В древнейших погребениях Карфагена, как уже отмечалось, были обнаружены терракотовые маски VII–V веков до н. э. Это искусство, известное многим народам, в каждом центре Древнего мира претворялось по-своему, соответственно культовым и эстетическим запросам времени и условиям местной среды. Кроме Карфагена пунические терракотовые маски были открыты в Утике, Бизерте, в раскопках некрополей Сардинии, Сицилии и Испании. В науке они вызвали множество разнообразных толкований. Различались два типа: собственно маски со сквозными отверстиями для рта и глаз и маски-протомы, мужские и женские. Собственно маски отличались гротескным характером.
В Карфагене маски не клались на лица усопших, как в Египте и Микенах. Маски слишком малы, но и само назначение их иное. В погребениях они были обнаружены поблизости на земле, некоторые (о чем свидетельствуют отверстия) могли быть повешены у входа в гробницу. Принято считать, что пунические гротескные маски предназначались для устрашения злых духов, маски-протомы также охраняли покой умерших. За последние годы ученые пришли к выводу, что маски были связаны более сложными нитями с религиозными обрядами, возможно, использовались в ритуальных плясках во время жертвоприношений.
Маски принадлежат к числу ранних произведений карфагенской скульптуры. Они помогают хотя бы в самом общем виде представить себе некоторые черты пунического искусства, прежде всего потому, что главным в них становится создание человеческого образа. Заслуживают внимания маски первого гротескного типа. В них все резко, неприятно, колюче; склад лица – узкий, костистый, с острыми, твердо обозначенными чертами, широко оскалены рты, татуировка в виде врезанных параллельных полос, ритуальные знаки выявляют демоническое, внечеловеческое начало.

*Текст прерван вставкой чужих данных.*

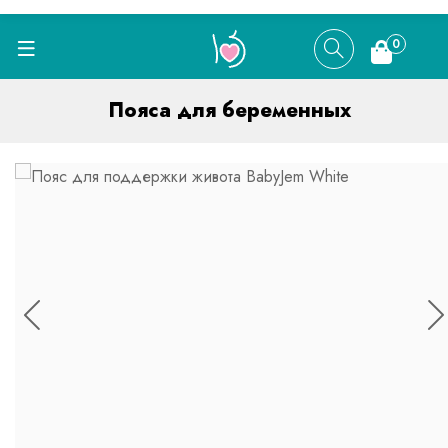
0
Пояса для беременных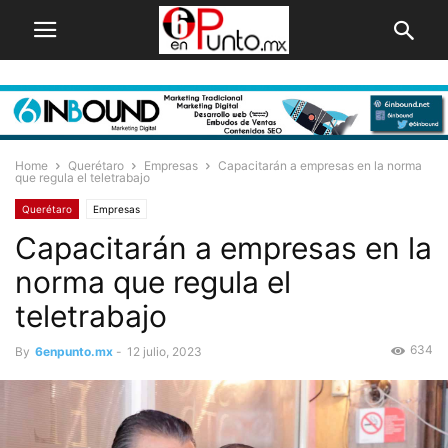
Home
Querétaro
Empresas
Capacitarán a empresas en la norma
que regula el teletrabajo
Querétaro
Empresas
Capacitarán a empresas en la
norma que regula el
teletrabajo
634
By
6enpunto.mx
-
12 julio, 2023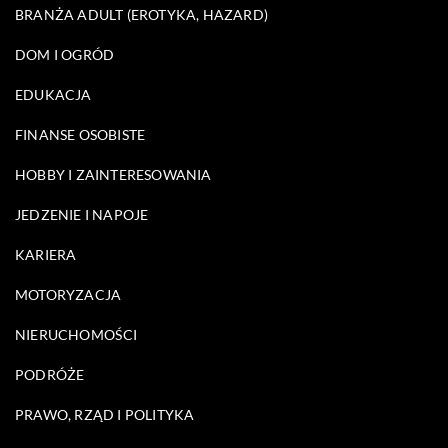
BRANŻA ADULT (EROTYKA, HAZARD)
DOM I OGRÓD
EDUKACJA
FINANSE OSOBISTE
HOBBY I ZAINTERESOWANIA
JEDZENIE I NAPOJE
KARIERA
MOTORYZACJA
NIERUCHOMOŚCI
PODRÓŻE
PRAWO, RZĄD I POLITYKA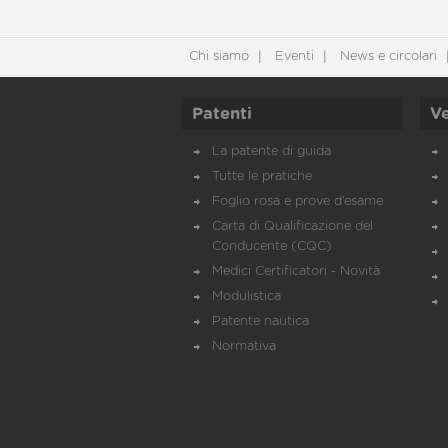
Chi siamo
Eventi
News e circolari
Patenti
Ve
La patente di guida
Tutte le pratiche
Foglio rosa e prove d’esame
Carta di Qualificazione del
Conducente (CQC)
Medici Certificatori - Novità
Modulistica
Patente nautica
Normativa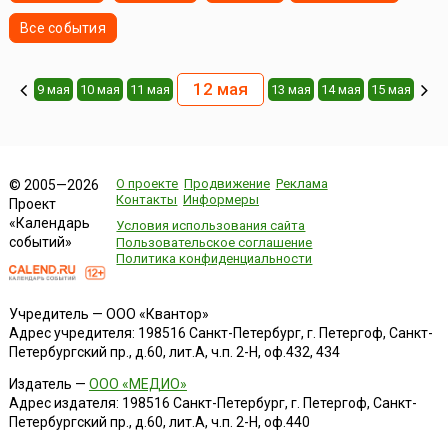
Все события
12 мая
9 мая
10 мая
11 мая
13 мая
14 мая
15 мая
О проекте
Продвижение
Реклама
© 2005—2026
Контакты
Информеры
Проект
«Календарь
Условия использования сайта
событий»
Пользовательское соглашение
Политика конфиденциальности
Учредитель — ООО «Квантор»
Адрес учредителя: 198516 Санкт-Петербург, г. Петергоф, Санкт-
Петербургский пр., д.60, лит.А, ч.п. 2-Н, оф.432, 434
Издатель —
ООО «МЕДИО»
Адрес издателя: 198516 Санкт-Петербург, г. Петергоф, Санкт-
Петербургский пр., д.60, лит.А, ч.п. 2-Н, оф.440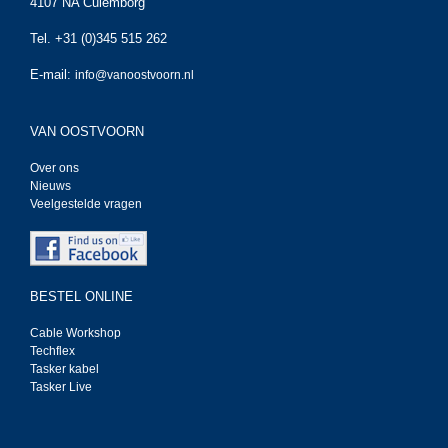
4107 NA Culemborg
Tel. +31 (0)345 515 262
E-mail:
info@vanoostvoorn.nl
VAN OOSTVOORN
Over ons
Nieuws
Veelgestelde vragen
BESTEL ONLINE
Cable Workshop
Techflex
Tasker kabel
Tasker Live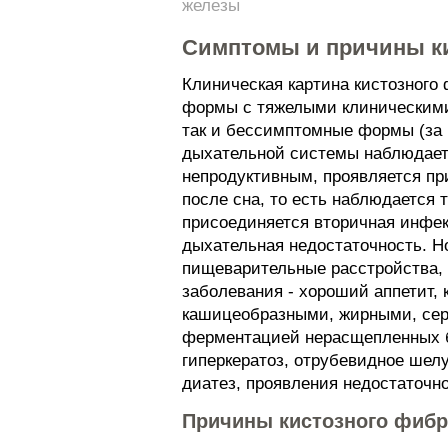
железы
Симптомы и причины ки
Клиническая картина кистозного
формы с тяжелыми клиническими 
так и бессимптомные формы (за 
дыхательной системы наблюдаетс
непродуктивным, проявляется пр
после сна, то есть наблюдается
присоединяется вторичная инфе
дыхательная недостаточность. Но
пищеварительные расстройства, 
заболевания - хороший аппетит
кашицеобразными, жирными, сер
ферментацией нерасщепленных бе
гиперкератоз, отрубевидное шел
диатез, проявления недостаточно
Причины кистозного фибр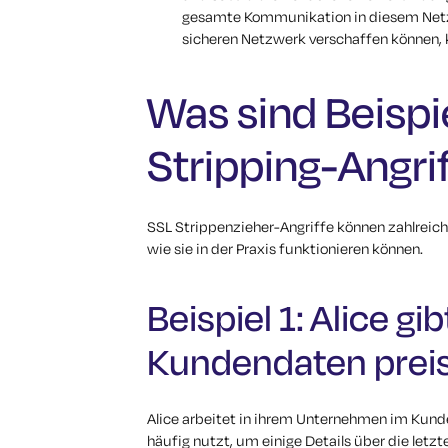
gesamte Kommunikation in diesem Netzw
sicheren Netzwerk verschaffen können, k
Was sind Beispi
Stripping-Angri
SSL Strippenzieher-Angriffe können zahlreich
wie sie in der Praxis funktionieren können.
Beispiel 1: Alice gi
Kundendaten prei
Alice arbeitet in ihrem Unternehmen im Kund
häufig nutzt, um einige Details über die letz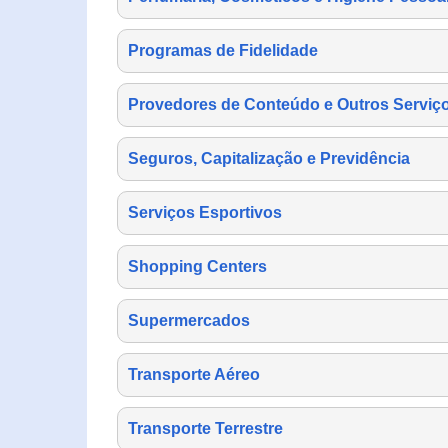
Programas de Fidelidade
Provedores de Conteúdo e Outros Serviço
Seguros, Capitalização e Previdência
Serviços Esportivos
Shopping Centers
Supermercados
Transporte Aéreo
Transporte Terrestre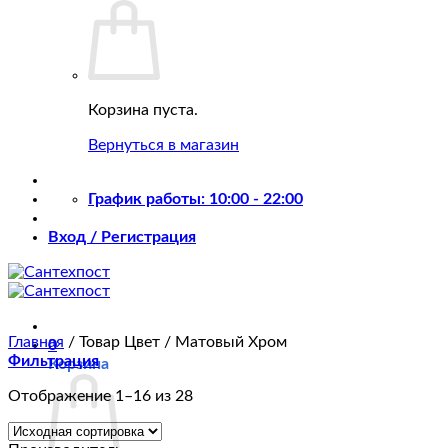
Корзина пуста.
Вернуться в магазин
График работы: 10:00 - 22:00
Вход / Регистрация
Главная
/
Товар Цвет
/
Матовый Хром
0
Фильтрация
Корзина
Отображение 1–16 из 28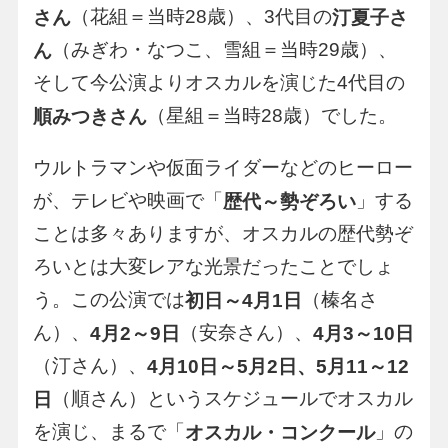
（花組＝当時28歳）、3代目の
さん
汀夏子さ
（みぎわ・なつこ、雪組＝当時29歳）、
ん
そして今公演よりオスカルを演じた4代目の
（星組＝当時28歳）でした。
順みつきさん
ウルトラマンや仮面ライダーなどのヒーロー
が、テレビや映画で「
」する
歴代～勢ぞろい
ことは多々ありますが、オスカルの歴代勢ぞ
ろいとは大変レアな光景だったことでしょ
う。この公演では
（榛名さ
初日～4月1日
ん）、
（安奈さん）、
4月2～9日
4月3～10日
（汀さん）、
4月10日～5月2日、5月11～12
（順さん）というスケジュールでオスカル
日
を演じ、まるで「
」の
オスカル・コンクール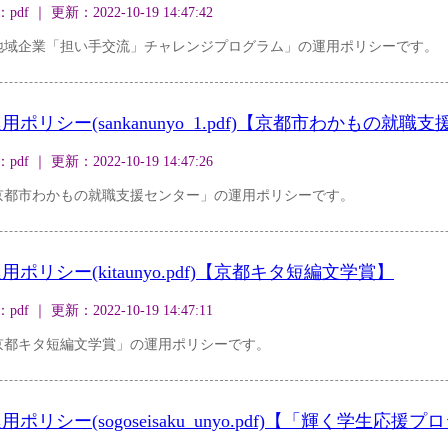
｜ 更新：2022-10-19 14:47:42
地域企業「担い手交流」チャレンジプログラム」の運用ポリシーです。
リシー(sankanunyo_1.pdf)【京都市わかもの就職
｜ 更新：2022-10-19 14:47:26
京都市わかもの就職支援センター」の運用ポリシーです。
リシー(kitaunyo.pdf)【京都キタ短編文学賞】
｜ 更新：2022-10-19 14:47:11
京都キタ短編文学賞」の運用ポリシーです。
リシー(sogoseisaku_unyo.pdf)【「輝く学生応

В некоторых масках проходящая через лоб полоса завершается к переносице стрелой – так называемым марру – символом древневавилонского бога Мардука. Одно из лучших произведений открыто П. Гоклером при раскопках карфагенского холма Дермеш (0,17 м; Тунис, музей Бардо). Нельзя отказывать в своеобразной экспрессивности застывшему в резкой гримасе и вместе с тем словно овеянному странной подвижностью изображению. В профиль – голый лоб, огромное грубое ухо, острый оскал рта, так что видны зубы, прищуренные глаза, подобна морщинам процарапанная татуировка на лбу и щеках. Это почти саркастическое звучание маски меняется, если смотреть на нее в фас. При таком аспекте усиливается ощущение горечи и в то же время безжизненной условности ее выражения.
В рамках данной группы существовало несколько вариантов, в той или иной мере отличных друг от друга. Общее развитие шло к усилению стилизации, внешней декоративности. Постепенно в масках исчезло ощущение телесности, они казались плоскими, мертвыми, словно расчерченными сухими и однообразными линиями. К IV веку до н. э. маски бесследно исчезли из погребений, заменились масками сатиров, исполненными в греческой традиции.
Маски Карфагена почти не исследовались с точки зрения их изобразительных приемов. Между тем в границах общего культового характера эти произведения интересны развитием форм гротескной образности, обусловленной архаическим этапом художественного сознания. Мастерам не всегда удавалось оживить изображение, придать гримасе изменчивую многозначность. Но выразительность маски основывалась на подчеркивании самого существенного в ее облике. Объем отличался простотой и обобщенностью, силуэт – строгой замкнутостью, черты – резкой определенностью. Главную роль играла динамическая форма отверстий: глаз – почти круглых или узких, в виде полумесяца, – но в еще большей мере разинутого рта, искривленного или охваченного злым смехом, почти уподобленного зубастой пасти древних образов устрашения. Маски внушали чувство страха, возможно, иногда призваны были «рассмешить» инфернальные силы. Все это достигалось средствами преувеличения, подчеркиванием внешнего уродства, мимической игры, не требовало каких-либо дополнительных атрибутов. Не случайно маски Карфагена в ряду произведений гротескной архаики занимают далеко не последнее место. Производимое ими впечатление своеобразной экспрессии, дисгармоничности, внеидеальности было заложено в самой природе художественного мировосприятия пунийцев.